Modern UV-vis spectrophotometers are significantly different in design and function than the DU, but most of the features advertised by Beckman for the DU in the 1940s, as shown by the advertisement in Figure 7, still exist in some form today. Quartz prisms are very rarely seen today, and have been almost entirely replaced by grating monochromators; high quality replica gratings and multiple-order attenuation filters have negated the stray light that led Cary and Beckman to choose a quartz prism in the Beckman Model B prototype. The cost of gratings are now much less than quartz prisms, and the linear dispersion that characterizes grating monochromators has greatly simplified the design of low-cost spectrophotometers. Phototubes are still widely used in low-cost spectrometers, but cost and longevity hint that phototubes may soon be replaced by photodiodes for routine work. The molecular hydrogen lamp designed by Beckman and Cary was the most popular type of UV lamp until it was superseded by the superior intensity of quartz-window deuterium lamp.

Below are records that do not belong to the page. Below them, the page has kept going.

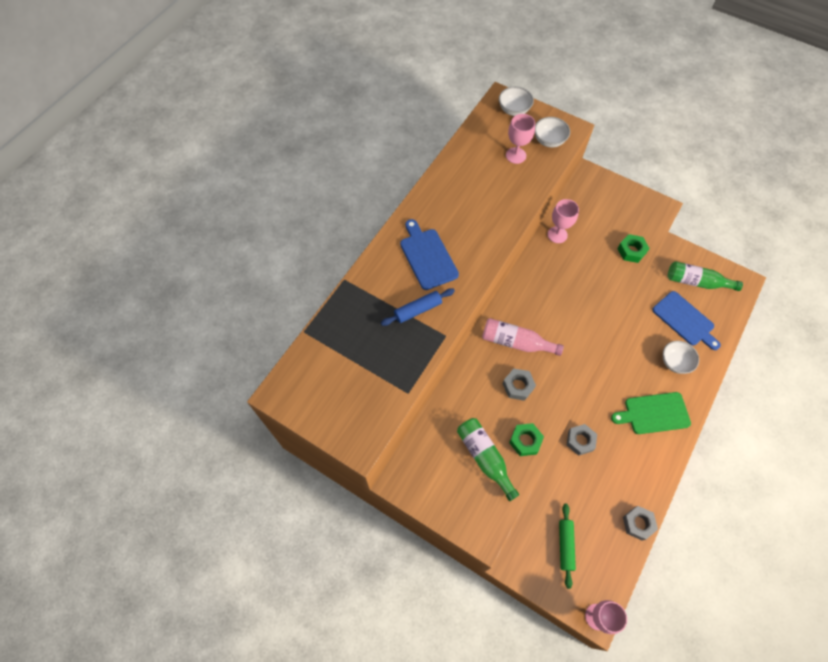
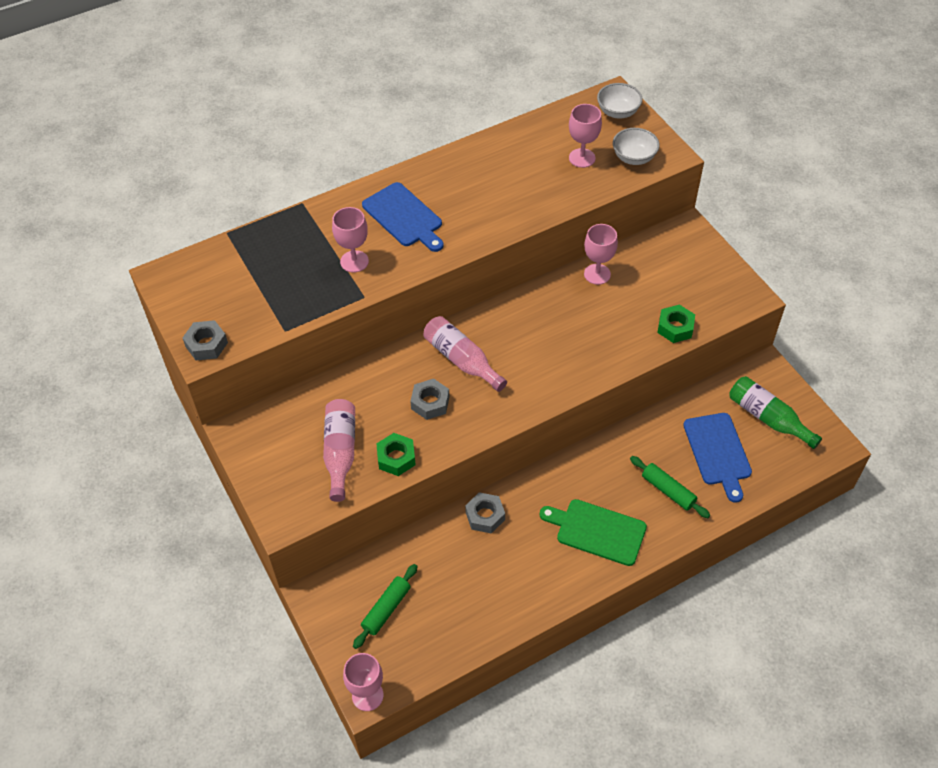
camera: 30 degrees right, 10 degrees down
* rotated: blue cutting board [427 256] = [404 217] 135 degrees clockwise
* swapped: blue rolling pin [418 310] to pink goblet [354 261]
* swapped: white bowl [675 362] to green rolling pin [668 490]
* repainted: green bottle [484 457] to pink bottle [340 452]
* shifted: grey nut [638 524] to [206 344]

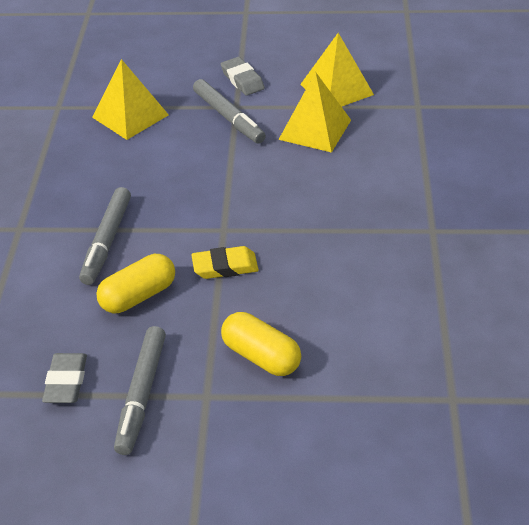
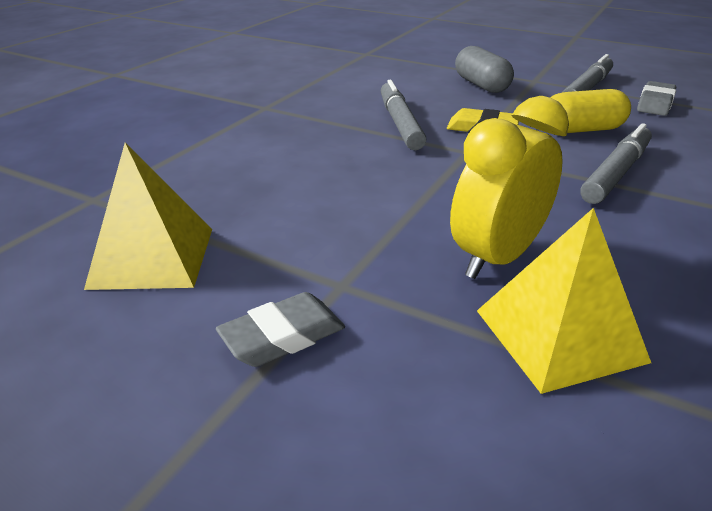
camera: 155 degrees left, 10 degrees down
* rotated: grey eraser [242 80] = [282 336] 60 degrees clockwise
* gone: yellow pyramid [315 129]
* shifted: grey marker [228 117] to [400 123]
* repainted: yellow capsule [261 356] to grey capsule [481 85]
* new: yellow clock [497 258]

Regardless of design, each of today's UV-vis spectrometers can trace its roots to the Beckman DU. The DU was not only the first instrument to probe the UV region with high precision and accuracy, it also introduced the concept of useful electro-optical instrumentation to countless scientists. It is hard to overstate the importance of the Beckman DU. Bruce Merrifield, Nobel Laureate in chemistry, has called the DU "probably the most important instrument ever developed to the advancement of bioscience" (Sturchio and Thackray, 1985a). The DU and other UV-vis spectrometers that followed have changed lives through the analysis and production of chemicals such as polymers, fuels, and pharmaceuticals, and the sales records of the Beckman DU have yet to be matched by any other instrument.

References

Beckman, A. O.; Gallaway, W. S.; Kaye, W.; Ulrich, W. F. "History of Spectrophotometry at Beckman Instruments, Inc." Anal. Chem. 1977, 49(3), 280 A-300 A

Cary, H. H.; Beckman, A. O., Jr. "A Quartz Photoelectric Spectrophotometer." J. Opt. Soc. Am. 1941, 31, 682-689.

Sturchio, J. L.; Thackray, A. Center for History of Chemistry, Philadelphia, PA. Unpublished Interview of Arnold O. Beckman. (Conducted at the University of Pennsylvania, July 23, 1985.), 1985.

Thackray, A.; Myers, M. Jr. Arnold O. Beckman: One Hundred Years of Excellence. Chemical Heritage Foundation: Philadelphia, PA, 2000.